6. “The long-drawn-out affair . . . eventually, after some retraction, faded off the scene, leaving a distinctly nasty taste.”

What retraction? Perhaps you mean Walter Hooper’s retraction of his demonstrably false claim that he was Lewis’s longtime friend and secretary who lived with the Lewis brothers in the Kilns. For my part, I have certainly issued no retraction about The Dark Tower; instead, I have strengthened my charges. I wonder why you think the affair has faded off the scene. My second book on the subject, Light in the Shadowlands: Protecting the Real C.S. Lewis, has garnered endorsements from such luminaries as Arthur C. Clarke! And my 20-page quarterly newsletter, The Lewis Legacy, is eleven years old now. (You can read it in the Bodleian.)

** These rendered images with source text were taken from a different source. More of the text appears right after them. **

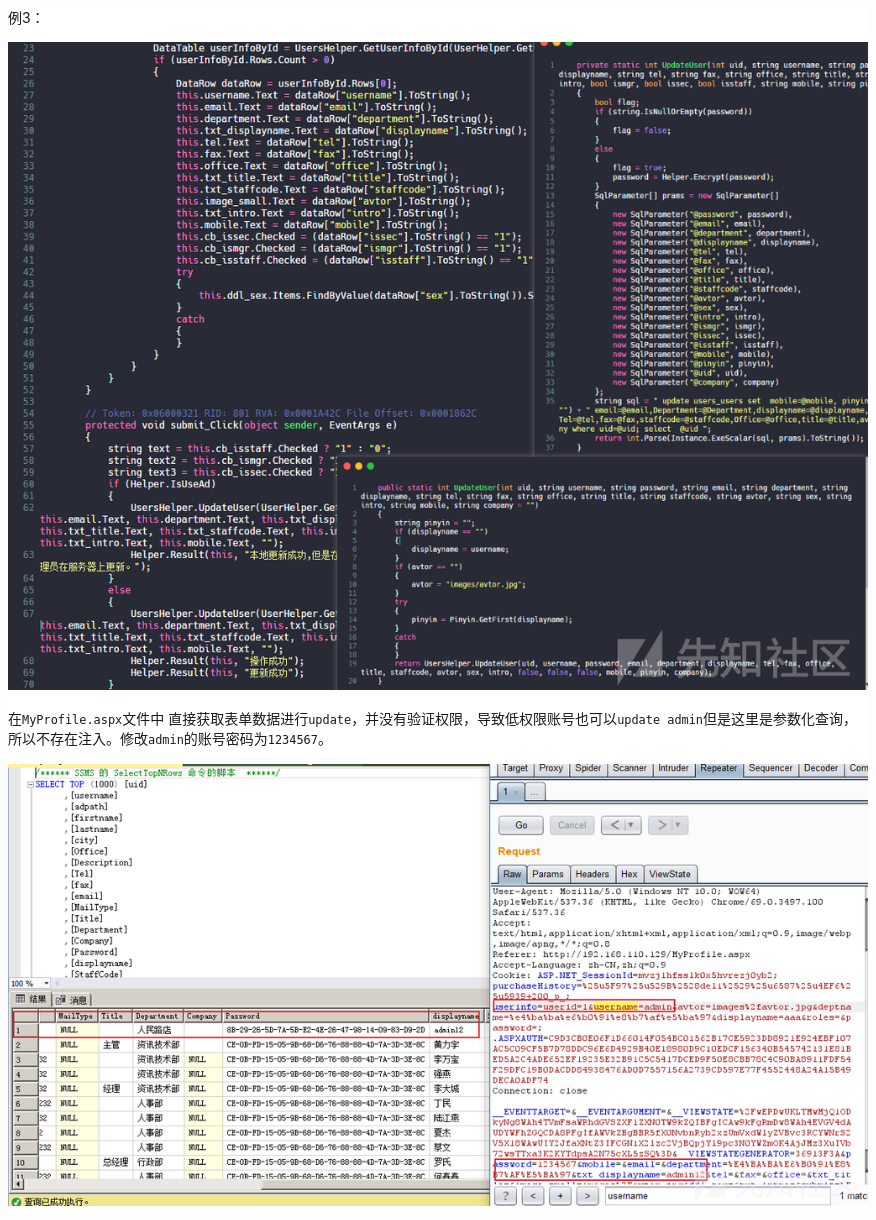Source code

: 例3：

[![](assets/1698897231-35258b2c268aac0e6b31e3488ab14279.png)](https://xzfile.aliyuncs.com/media/upload/picture/20191027104832-439f228a-f864-1.png)

在`MyProfile.aspx`文件中 直接获取表单数据进行`update`，并没有验证权限，导致低权限账号也可以`update admin`但是这里是参数化查询，所以不存在注入。修改`admin`的账号密码为`1234567`。

[![](assets/1698897231-00c669d45d02cd33804aa3c12ee8707a.png)](https://xzfile.aliyuncs.com/media/upload/picture/20191027104845-4b7b96be-f864-1.png)

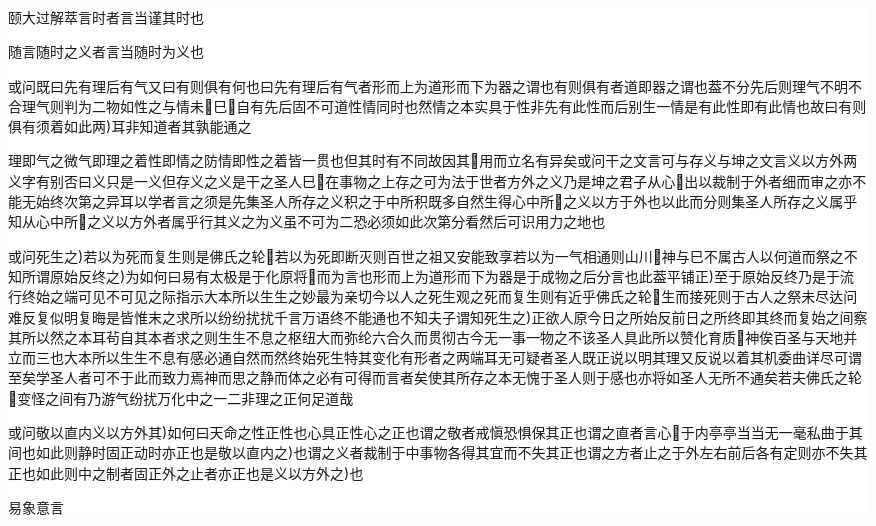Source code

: 颐大过解萃言时者言当谨其时也  

随言随时之义者言当随时为义也  

或问既曰先有理后有气又曰有则俱有何也曰先有理后有气者形而上为道形而下为器之谓也有则俱有者道即器之谓也葢不分先后则理气不明不合理气则判为二物如性之与情未巳自有先后固不可道性情同时也然情之本实具于性非先有此性而后别生一情是有此性即有此情也故曰有则俱有须着如此两耳非知道者其孰能通之  

理即气之微气即理之着性即情之防情即性之着皆一贯也但其时有不同故因其用而立名有异矣或问干之文言可与存义与坤之文言义以方外两义字有别否曰义只是一义但存义之义是干之圣人巳在事物之上存之可为法于世者方外之义乃是坤之君子从心出以裁制于外者细而审之亦不能无始终次第之异耳以学者言之须是先集圣人所存之义积之于中所积既多自然生得心中所之义以方于外也以此而分则集圣人所存之义属乎知从心中所之义以方外者属乎行其义之为义虽不可为二恐必须如此次第分看然后可识用力之地也  

或问死生之若以为死而复生则是佛氏之轮若以为死即断灭则百世之祖又安能致享若以为一气相通则山川神与巳不属古人以何道而祭之不知所谓原始反终之为如何曰易有太极是于化原将而为言也形而上为道形而下为器是于成物之后分言也此葢平铺正至于原始反终乃是于流行终始之端可见不可见之际指示大本所以生生之妙最为亲切今以人之死生观之死而复生则有近乎佛氏之轮生而接死则于古人之祭未尽达问难反复似明复晦是皆惟末之求所以纷纷扰扰千言万语终不能通也不知夫子谓知死生之正欲人原今日之所始反前日之所终即其终而复始之间察其所以然之本耳茍自其本者求之则生生不息之枢纽大而弥纶六合久而贯彻古今无一事一物之不该圣人具此所以赞化育质神俟百圣与天地并立而三也大本所以生生不息有感必通自然而然终始死生特其变化有形者之两端耳无可疑者圣人既正说以明其理又反说以着其机委曲详尽可谓至矣学圣人者可不于此而致力焉神而思之静而体之必有可得而言者矣使其所存之本无愧于圣人则于感也亦将如圣人无所不通矣若夫佛氏之轮变怪之间有乃游气纷扰万化中之一二非理之正何足道哉  

或问敬以直内义以方外其如何曰天命之性正性也心具正性心之正也谓之敬者戒愼恐惧保其正也谓之直者言心于内亭亭当当无一毫私曲于其间也如此则静时固正动时亦正也是敬以直内之也谓之义者裁制于中事物各得其宜而不失其正也谓之方者止之于外左右前后各有定则亦不失其正也如此则中之制者固正外之止者亦正也是义以方外之也  

易象意言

In fact, I plan to introduce your book this month in Issue 83 and include this open letter along with your reply. I hope our interchange will serve readers as an example of how such misunderstandings between people of good will can be cleared up once contact is established.

With good wishes,

Kathryn Lindskoog

On 18th February 2000 Patricia Batstone responded. She pointed out that the paragraph in question is in an appendix — an appendix added at a late stage of the editing. “There is no reason why Walter Hooper, had he wished to write a fantasy, could not have done so in his own name and still gained a market.” She refers to her sources as “various reports” and a newspaper cutting: “…unfortunately, by now, it is not possible to trace chapter and verse.” “Let us agree to differ and move on.” “At the end of the day I have to ask the question, does it really matter anymore?” “I am only sorry you felt so misrepresented as to feel it necessary to write in the first place, as no offense was intended and my opinions are entirely my own.”